Były wicepremier, Tomasz Siemoniak udzielił wywiadu dla Gazety Wyborczej w którym stwierdził: „Na początek, by nie było żadnych wątpliwości, chciałbym zaznaczyć, że nieuprawnione są spekulacje, że szczyt w Warszawie się nie odbędzie albo że nie przyjedzie prezydent USA Barack Obama”.
Zaznaczył też, że mniej więcej od jesieni wiadomo jakie będą konkluzje szczytu. Samo wydarzenie jest tylko uwieńczeniem wcześniej podjętych kroków. Były minister MON konkludował, że nie ma żadnego zagrożenia.
„Należy docenić realistyczne podejście prezydenta i rządu, a także kontynuację pracy poprzedników. W polityce bezpieczeństwa efekty przynosi żmudna praca, a nie szybkie deklaracje. Mam pozytywne doświadczenia z rozmów z prezydentem Andrzejem Dudą, które prowadziłem jako minister obrony.

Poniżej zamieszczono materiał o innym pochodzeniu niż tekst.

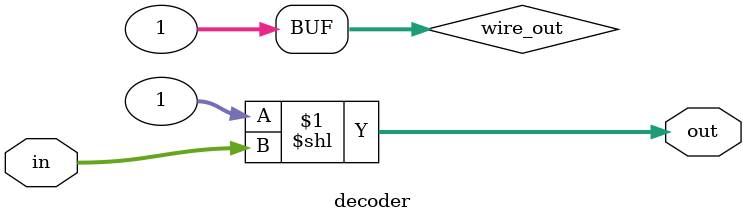
<source format=v>
module decoder(in, out);
    input [4:0] in;
    output [31:0] out;
    
    wire [31:0] wire_out;
    assign wire_out = 32'b1;

    assign out = wire_out << in;
endmodule
</source>
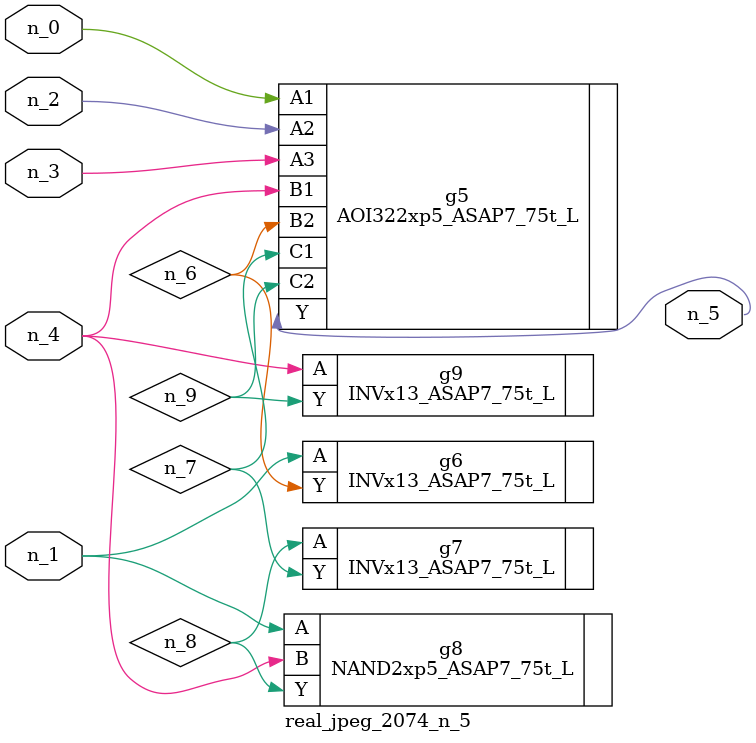
<source format=v>
module real_jpeg_2074_n_5 (n_4, n_0, n_1, n_2, n_3, n_5);

input n_4;
input n_0;
input n_1;
input n_2;
input n_3;

output n_5;

wire n_8;
wire n_6;
wire n_7;
wire n_9;

AOI322xp5_ASAP7_75t_L g5 ( 
.A1(n_0),
.A2(n_2),
.A3(n_3),
.B1(n_4),
.B2(n_6),
.C1(n_7),
.C2(n_9),
.Y(n_5)
);

INVx13_ASAP7_75t_L g6 ( 
.A(n_1),
.Y(n_6)
);

NAND2xp5_ASAP7_75t_L g8 ( 
.A(n_1),
.B(n_4),
.Y(n_8)
);

INVx13_ASAP7_75t_L g9 ( 
.A(n_4),
.Y(n_9)
);

INVx13_ASAP7_75t_L g7 ( 
.A(n_8),
.Y(n_7)
);


endmodule
</source>
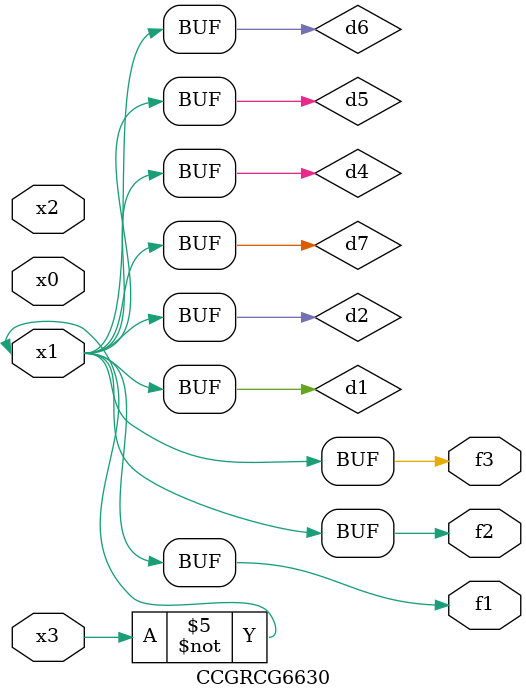
<source format=v>
module CCGRCG6630(
	input x0, x1, x2, x3,
	output f1, f2, f3
);

	wire d1, d2, d3, d4, d5, d6, d7;

	not (d1, x3);
	buf (d2, x1);
	xnor (d3, d1, d2);
	nor (d4, d1);
	buf (d5, d1, d2);
	buf (d6, d4, d5);
	nand (d7, d4);
	assign f1 = d6;
	assign f2 = d7;
	assign f3 = d6;
endmodule

</source>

Niestety mam wrażenie, że odkąd ministrem obrony został Antoni Macierewicz, prezydent nie ma wpływu na armię, rzadko też odwiedza jednostki wojskowe. Liczę jednak, że jako gospodarz szczytu NATO w Warszawie dopilnuje korzystnych dla Polski ustaleń wypracowanych przez ostatnie kilkanaście miesięcy”- stwierdził Siemoniak.